En quoi préférer le train aux vols courts va changer quoi que ce soit pour le climat ?

Le seul secteur qui a connu une nette augmentation d’émissions de gaz à effet-de-serre (de 30%), c’est le transport. Le train n’est pas responsable de cette augmentation, ou très peu. L’avion représente à lui seul 12 à 13% des émissions carbone en Europe, en grande partie à cause des vols de plus de 4000 kilomètres.

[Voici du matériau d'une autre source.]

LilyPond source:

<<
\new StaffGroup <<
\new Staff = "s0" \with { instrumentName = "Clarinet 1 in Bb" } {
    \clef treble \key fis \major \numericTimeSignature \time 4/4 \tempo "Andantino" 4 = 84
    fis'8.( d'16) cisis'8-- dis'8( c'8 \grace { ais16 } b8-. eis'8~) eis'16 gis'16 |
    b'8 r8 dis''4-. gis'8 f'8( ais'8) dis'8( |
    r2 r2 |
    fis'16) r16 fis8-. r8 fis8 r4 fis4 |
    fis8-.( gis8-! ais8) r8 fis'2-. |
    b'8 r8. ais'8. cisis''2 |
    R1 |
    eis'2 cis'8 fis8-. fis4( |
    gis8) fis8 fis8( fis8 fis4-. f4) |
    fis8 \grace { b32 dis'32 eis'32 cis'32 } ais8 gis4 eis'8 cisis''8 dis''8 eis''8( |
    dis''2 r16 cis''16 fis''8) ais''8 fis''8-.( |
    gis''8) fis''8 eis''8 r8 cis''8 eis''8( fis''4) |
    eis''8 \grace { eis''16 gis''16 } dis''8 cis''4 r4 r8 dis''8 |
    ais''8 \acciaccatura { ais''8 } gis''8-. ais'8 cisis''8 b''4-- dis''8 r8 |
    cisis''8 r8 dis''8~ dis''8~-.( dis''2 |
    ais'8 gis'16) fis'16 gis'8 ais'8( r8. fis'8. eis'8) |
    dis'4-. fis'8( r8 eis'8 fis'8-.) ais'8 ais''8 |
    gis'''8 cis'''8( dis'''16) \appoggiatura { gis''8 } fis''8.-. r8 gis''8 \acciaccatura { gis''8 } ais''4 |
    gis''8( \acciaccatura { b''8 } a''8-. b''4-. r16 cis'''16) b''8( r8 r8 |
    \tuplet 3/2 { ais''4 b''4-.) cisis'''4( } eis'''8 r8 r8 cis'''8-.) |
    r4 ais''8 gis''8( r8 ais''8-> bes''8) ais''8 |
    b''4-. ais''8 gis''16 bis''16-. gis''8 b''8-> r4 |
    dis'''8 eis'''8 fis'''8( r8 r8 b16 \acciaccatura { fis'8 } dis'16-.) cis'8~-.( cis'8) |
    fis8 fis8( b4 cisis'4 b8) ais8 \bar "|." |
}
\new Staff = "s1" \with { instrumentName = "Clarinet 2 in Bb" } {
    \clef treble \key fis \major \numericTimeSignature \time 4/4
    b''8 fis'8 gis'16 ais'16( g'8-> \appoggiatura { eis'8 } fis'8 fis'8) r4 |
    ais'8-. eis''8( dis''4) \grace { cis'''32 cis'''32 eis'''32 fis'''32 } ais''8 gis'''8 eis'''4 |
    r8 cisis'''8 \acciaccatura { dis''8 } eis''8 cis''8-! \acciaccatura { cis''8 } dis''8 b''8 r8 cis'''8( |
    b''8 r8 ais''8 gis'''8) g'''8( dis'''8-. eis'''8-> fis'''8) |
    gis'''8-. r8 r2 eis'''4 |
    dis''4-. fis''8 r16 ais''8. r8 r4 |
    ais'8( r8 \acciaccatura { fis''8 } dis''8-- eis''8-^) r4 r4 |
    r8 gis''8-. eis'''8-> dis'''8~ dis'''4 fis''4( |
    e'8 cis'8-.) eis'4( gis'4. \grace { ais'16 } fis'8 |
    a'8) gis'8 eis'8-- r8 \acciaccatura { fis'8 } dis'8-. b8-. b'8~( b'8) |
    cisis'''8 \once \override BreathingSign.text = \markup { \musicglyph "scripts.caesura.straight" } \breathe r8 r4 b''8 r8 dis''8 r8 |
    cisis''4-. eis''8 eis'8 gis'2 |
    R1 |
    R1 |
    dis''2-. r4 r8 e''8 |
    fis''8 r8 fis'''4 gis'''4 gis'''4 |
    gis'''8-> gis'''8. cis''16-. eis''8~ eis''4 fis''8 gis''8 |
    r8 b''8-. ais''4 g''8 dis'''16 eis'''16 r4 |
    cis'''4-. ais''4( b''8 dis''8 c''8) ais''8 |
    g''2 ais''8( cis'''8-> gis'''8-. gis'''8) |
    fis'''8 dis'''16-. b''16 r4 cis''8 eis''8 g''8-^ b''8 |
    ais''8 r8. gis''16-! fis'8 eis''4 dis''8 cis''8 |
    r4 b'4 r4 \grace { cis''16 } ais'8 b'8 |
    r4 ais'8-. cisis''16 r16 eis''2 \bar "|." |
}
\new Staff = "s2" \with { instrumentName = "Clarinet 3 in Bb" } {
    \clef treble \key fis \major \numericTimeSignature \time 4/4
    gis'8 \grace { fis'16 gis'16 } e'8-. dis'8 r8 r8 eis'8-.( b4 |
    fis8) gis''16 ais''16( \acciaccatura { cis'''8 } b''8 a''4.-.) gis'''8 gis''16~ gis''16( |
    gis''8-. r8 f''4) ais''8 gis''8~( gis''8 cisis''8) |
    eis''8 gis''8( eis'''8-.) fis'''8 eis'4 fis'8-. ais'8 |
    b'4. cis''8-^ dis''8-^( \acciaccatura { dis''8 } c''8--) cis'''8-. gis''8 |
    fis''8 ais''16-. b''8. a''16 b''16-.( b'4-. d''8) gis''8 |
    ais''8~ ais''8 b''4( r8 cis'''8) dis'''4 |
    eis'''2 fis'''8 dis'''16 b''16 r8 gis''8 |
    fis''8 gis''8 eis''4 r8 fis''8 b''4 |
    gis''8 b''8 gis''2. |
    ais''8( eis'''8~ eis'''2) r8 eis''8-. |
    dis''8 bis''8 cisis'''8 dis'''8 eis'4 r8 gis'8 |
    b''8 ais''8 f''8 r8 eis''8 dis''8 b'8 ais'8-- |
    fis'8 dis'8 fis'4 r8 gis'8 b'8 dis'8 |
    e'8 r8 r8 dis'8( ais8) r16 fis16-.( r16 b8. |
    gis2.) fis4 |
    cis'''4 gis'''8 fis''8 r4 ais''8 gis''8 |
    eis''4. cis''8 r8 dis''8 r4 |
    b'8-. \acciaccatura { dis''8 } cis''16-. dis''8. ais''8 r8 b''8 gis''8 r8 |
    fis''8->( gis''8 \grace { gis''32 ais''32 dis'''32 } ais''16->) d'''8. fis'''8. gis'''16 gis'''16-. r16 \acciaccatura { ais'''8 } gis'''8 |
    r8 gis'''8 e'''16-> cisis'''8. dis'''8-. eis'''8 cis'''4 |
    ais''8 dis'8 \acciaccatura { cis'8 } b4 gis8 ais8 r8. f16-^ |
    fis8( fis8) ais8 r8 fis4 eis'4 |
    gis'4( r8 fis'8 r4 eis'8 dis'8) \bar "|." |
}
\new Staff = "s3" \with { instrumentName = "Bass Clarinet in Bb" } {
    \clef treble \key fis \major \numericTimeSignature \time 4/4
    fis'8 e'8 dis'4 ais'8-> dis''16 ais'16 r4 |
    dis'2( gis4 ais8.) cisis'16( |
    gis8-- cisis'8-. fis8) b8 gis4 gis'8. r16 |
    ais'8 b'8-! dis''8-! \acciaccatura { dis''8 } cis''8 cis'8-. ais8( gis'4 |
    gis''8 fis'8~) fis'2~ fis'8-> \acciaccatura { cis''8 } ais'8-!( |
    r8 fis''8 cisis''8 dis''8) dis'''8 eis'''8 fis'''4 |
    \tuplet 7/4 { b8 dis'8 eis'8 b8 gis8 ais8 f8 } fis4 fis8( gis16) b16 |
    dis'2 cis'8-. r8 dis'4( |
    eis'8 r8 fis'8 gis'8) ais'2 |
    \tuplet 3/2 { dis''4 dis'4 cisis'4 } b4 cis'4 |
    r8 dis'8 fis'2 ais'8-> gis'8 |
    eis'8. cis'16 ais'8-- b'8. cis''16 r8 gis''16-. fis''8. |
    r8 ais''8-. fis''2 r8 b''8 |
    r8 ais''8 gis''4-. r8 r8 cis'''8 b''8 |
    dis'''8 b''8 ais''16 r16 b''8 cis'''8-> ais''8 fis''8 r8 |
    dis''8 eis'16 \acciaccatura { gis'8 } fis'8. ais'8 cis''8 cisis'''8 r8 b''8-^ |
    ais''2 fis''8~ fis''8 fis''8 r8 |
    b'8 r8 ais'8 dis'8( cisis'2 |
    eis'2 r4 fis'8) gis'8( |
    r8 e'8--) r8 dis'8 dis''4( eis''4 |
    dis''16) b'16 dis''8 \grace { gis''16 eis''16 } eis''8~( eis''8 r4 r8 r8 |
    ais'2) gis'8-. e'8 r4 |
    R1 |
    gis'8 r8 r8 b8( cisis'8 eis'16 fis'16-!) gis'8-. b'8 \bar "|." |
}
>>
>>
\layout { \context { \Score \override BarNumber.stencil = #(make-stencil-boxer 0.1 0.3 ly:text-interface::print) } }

Les vols courts (moins de 1500 kilomètres- représentent quant à eux 25% des émissions. Ce n’est pas énorme, mais si l’Union Européenne devait interdire les vols courts et par là-même encourager le voyage en train (s’il existe une correspondance de moins de six heures entre deux villes), elle économiserait 3,5 millions de tonnes de CO2 par an. L’équivalent des émissions carbone annuelles d’un pays comme la Croatie selon une étude de l’ONG Greenpeace. Et puis il n’y a pas que le CO2 : l’impact de l’aviation se mesure aussi en traînées de condensation et en Nox (oxydes d’azote), notoirement nocifs pour la santé. 


Gare centrale d’Oslo | Photo by Ingeborg Eliassen

Mais ce n’est pas juste en abandonnant le transport aérien que l’Europe parviendra à ses objectifs climatiques. Il va également falloir passer du transport routier au rail, avec plus d’incitations pour développer un système qui fonctionne. Alors, il y aura peut-être une chance de réduire l’impact environnemental du secteur du transport.

A-t-on des exemples positifs pour montrer comment le transport international pourrait fonctionner ?

Il est bien plus facile de trouver un exemple qui fonctionne bien à l’échelle nationale (comme en Suisse ou en République Tchèque avec la ligne Prague-Ostrava). Mais nous avons tout de même un précédent qui mérite d’être souligné : les trains de nuit Nightjet de la compagnie nationale autrichienne ÖBB. Améliorer les correspondances pour les voyages longue-distance cela suppose forcément de gros investissements dans des TGV, de nouvelles infrastructures et un planning sur le long terme. Plus facile à dire qu’à faire.

Vu ce que l’on vient de dire, l’offre de trains de nuit est une première alternative, et ÖBB a décidé d’en tirer profit. Après que le plus opérateur de trains de nuit, la Deutsche Bahn, a mis fin à son offre, la compagnie autrichienne a mis le pied dans la porte et a rapidement dominé le marché. Le réseau Nightjet couvre aujourd’hui 10 états européens, et la majorité de ses lignes traversent trois pays différents. Malgré les pertes liées à la pandémie, la compagnie prévoir d’agrandir son réseau et d’augmenter de près de 50% son offre de trains de nuits à passagers d’ici 2025. En 2021, la compagnie a ouvert un Vienne-Amsterdam et un Innsbruck-Amsterdam. En décembre 2021 viendra le Vienne-Munich-Paris. Dans les années à venir, le but est d’étendre le réseau encore plus, en invitant des partenaires au bal.